• _TEXT PASSAGE_
>> start

Alarm clocks and cups of coffee are essential to the life of almost any college student, but especially to those who are not enrolled full time, but have a full-time schedule outside of classes.

At Colorado State University-Pueblo, 12 credit hours declare a full-time student and, in general, 40 hours declare a full-time job. Between practices, trainings, games and travel time athletic schedules vary, but they take a lot of time commitment.

Abigail Holak, a junior social work major, is enrolled in six more than that. She is currently taking 18 credit hours and is a member of the Pack women’s lacrosse team. Between weekly practices and trainings alone, the athletics part of her schedule totals to over 17 hours. This does not include games or travel time to away games.

The most difficult part, Holak said, is “just being really exhausted from my sport and it takes a lot mentally and physically and I would like to devote some of that time to school but I can’t usually.”

Finding time for homework, rest and socializing can be challenging. Holak is typically awake around 19 hours on a typical weekday.

“I don’t really have a lot of free time so most of my free time is spent doing homework,” she said. “Well my family is far away so I don’t get to talk to them very much, but … it’s good living with my friend because she is always by me so I can talk to her anytime I want … and some of my friends are on the team so I see them every day.”

Mass communications major Zach Hillstrom works between 35 and 40 hours per week and is currently enrolled in 12 credit hours at CSU-Pueblo. On a typical weekday, he is awake for around 18 hours. He commutes to campus from Colorado Springs, a drive that takes away additional time from his schedule.

“A typical weekday for me consists of school in the morning and afternoon, and then work in the evening. I am usually down in Pueblo on campus … on Monday and Tuesday from 10 (a.m.) to 4 (p.m.), and then at work from 5 (p.m.) to around midnight,” he said.

Juggling a full-time schedule both academically and otherwise presents obvious challenges of exhaustion, stress and hectic time management.

>> end

• _STORED DATA_
>> start

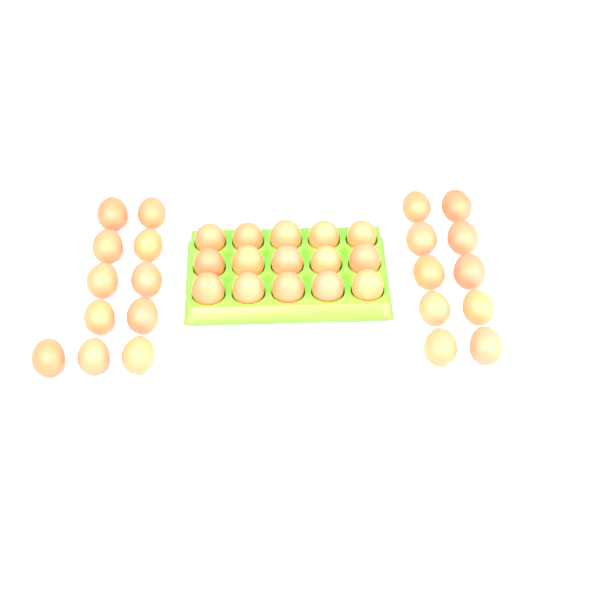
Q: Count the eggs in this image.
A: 36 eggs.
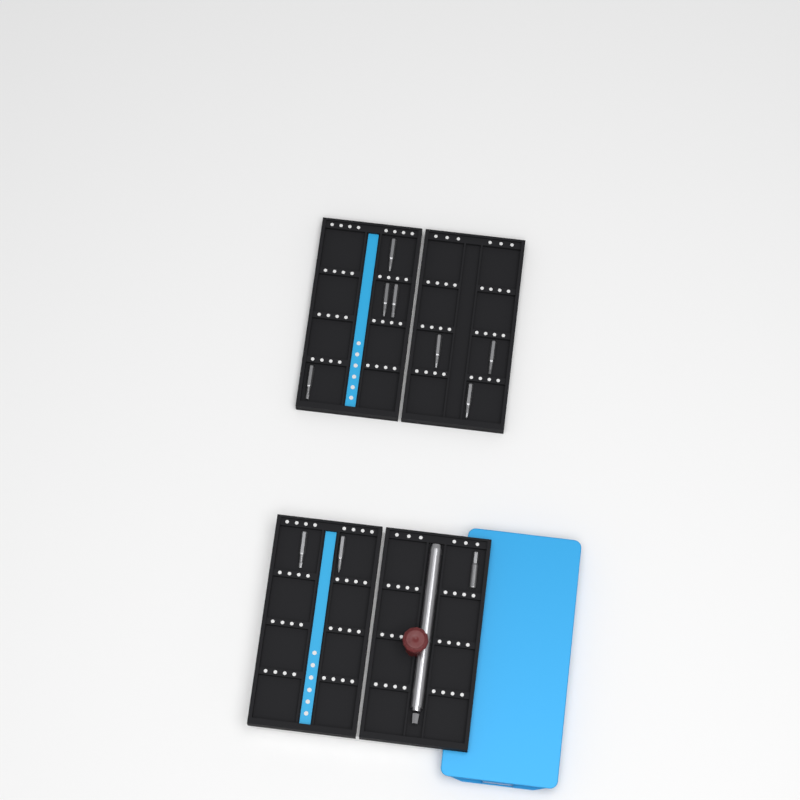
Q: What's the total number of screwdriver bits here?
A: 10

>> end

• _CHALLENGE 1_
Summarize the article on busy student schedules in two sentences.
• _CHALLENGE 2_
Reproduce verbatim the part of the article on busy student schedules that begins at the words "At Colorado State" and stops after the words "of time commitment.".

• _TASK ANSWER 1_
At Colorado State University-Pueblo, junior social work major Abigail Holak takes 18 credit hours and plays on the women's lacrosse team, whose practices and trainings alone take over 17 hours a week, while mass communications major Zach Hillstrom takes 12 credit hours, works 35 to 40 hours a week and commutes from Colorado Springs. Both are awake around 18 to 19 hours on a typical weekday, and the article says such full-time schedules bring exhaustion, stress and hectic time management.

• _TASK ANSWER 2_
At Colorado State University-Pueblo, 12 credit hours declare a full-time student and, in general, 40 hours declare a full-time job. Between practices, trainings, games and travel time athletic schedules vary, but they take a lot of time commitment.